Along with 25 other members of the Mastic Fire Department, Quesada participated in the annual Stephen Siller Tunnel to Towers Run, which attracted 25,000 total participants, organizers said.
The event commemorates the efforts of Siller, who was on his way home to Staten Island after a shift at his Park Slope firehouse when he learned of the terrorist attacks. He couldn't drive through the tunnel, so Siller, who grew up in Rockville Centre, threw on his firefighting gear and started running.
After a fire engine picked him up about three-quarters of the way through the tunnel, Siller, 34, was killed later when the towers collapsed. He left behind his wife and five children.
Now in its 11th year, the run raises money for the foundation that Siller's family started after his death. It supports burn victims, wounded soldiers and disadvantaged children.
Thousands of Long Islanders participated, according to organizers. Sunday's runners included 50 Suffolk police officers, 10 firefighters from Holbrook and several members of the Dowling College men's basketball and lacrosse teams.

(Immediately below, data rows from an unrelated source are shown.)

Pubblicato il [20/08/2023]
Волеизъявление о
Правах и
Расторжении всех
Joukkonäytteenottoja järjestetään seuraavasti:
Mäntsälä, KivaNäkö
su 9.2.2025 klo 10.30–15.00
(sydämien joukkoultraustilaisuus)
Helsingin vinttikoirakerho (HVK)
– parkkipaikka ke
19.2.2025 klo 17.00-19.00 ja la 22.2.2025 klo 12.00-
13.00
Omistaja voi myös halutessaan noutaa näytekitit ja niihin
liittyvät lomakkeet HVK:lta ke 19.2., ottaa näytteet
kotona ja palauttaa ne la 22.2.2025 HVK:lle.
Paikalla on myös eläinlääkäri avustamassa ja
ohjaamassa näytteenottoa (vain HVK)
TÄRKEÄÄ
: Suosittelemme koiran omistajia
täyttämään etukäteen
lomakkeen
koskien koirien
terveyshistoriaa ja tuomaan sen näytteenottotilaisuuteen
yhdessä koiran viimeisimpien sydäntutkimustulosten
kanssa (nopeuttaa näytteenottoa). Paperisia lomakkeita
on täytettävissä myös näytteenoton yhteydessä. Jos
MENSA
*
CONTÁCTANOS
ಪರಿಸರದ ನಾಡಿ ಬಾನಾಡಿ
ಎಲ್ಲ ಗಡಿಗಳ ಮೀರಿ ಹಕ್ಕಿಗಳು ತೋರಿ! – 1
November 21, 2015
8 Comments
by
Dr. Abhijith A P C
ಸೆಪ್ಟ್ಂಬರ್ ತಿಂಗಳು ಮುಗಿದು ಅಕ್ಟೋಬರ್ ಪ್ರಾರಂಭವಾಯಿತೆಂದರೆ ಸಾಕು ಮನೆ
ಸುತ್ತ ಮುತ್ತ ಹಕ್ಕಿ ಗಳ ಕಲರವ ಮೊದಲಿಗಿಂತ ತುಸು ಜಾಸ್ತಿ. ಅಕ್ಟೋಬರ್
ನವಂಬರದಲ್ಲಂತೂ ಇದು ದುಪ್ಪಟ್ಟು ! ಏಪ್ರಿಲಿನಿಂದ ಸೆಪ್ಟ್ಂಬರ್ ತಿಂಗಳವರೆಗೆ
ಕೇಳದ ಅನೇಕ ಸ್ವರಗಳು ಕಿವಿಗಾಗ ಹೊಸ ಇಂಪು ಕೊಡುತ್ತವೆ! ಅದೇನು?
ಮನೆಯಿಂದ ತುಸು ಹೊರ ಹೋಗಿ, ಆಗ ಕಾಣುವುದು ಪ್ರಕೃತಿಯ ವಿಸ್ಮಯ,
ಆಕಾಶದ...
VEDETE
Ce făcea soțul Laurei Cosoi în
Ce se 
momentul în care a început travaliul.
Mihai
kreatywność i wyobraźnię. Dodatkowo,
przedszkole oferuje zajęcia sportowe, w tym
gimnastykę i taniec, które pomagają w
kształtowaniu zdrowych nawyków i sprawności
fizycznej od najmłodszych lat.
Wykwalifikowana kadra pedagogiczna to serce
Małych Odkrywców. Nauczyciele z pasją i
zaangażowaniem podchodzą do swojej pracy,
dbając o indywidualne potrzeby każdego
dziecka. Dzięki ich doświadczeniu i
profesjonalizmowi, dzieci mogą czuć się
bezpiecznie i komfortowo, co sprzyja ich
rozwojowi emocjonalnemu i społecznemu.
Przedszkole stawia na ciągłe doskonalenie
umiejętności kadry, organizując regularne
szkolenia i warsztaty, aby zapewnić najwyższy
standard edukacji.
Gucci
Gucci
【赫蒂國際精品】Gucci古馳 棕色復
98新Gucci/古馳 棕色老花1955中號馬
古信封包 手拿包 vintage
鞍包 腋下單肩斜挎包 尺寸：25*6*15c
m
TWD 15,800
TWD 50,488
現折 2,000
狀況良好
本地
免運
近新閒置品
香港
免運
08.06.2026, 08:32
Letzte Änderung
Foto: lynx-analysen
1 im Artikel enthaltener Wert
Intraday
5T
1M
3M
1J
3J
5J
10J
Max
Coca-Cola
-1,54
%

While not all had a direct connection to Siller, the event is still personal for many because they knew first responders who perished in the 9/11 attacks.
"I remember sitting in the fire department waiting for my dad to come back," Quesada said, whose father, a former Mastic fire chief, responded to the attack on 9/11 and survived.
His brother Brian Dwyer, 44, of Miller Place, ran Sunday in his memory.
Dwyer, a Suffolk police officer, met his colleagues at 6 a.m. in Rocky Point Sunday morning for the ride to Red Hook. The early wake-up time, he said, was not a tough sell.
"We fill the bus in seconds," Dwyer said. "A lot of people lost friends that day."
Mary Siller Scullin, 64, one of Siller's siblings, attributed the popularity of the race to the resonance of her brother's actions on Sept. 11.
"Stephen's story is compelling and universal," she said. "It's about our need for recognizing the incredible human spirit that we have."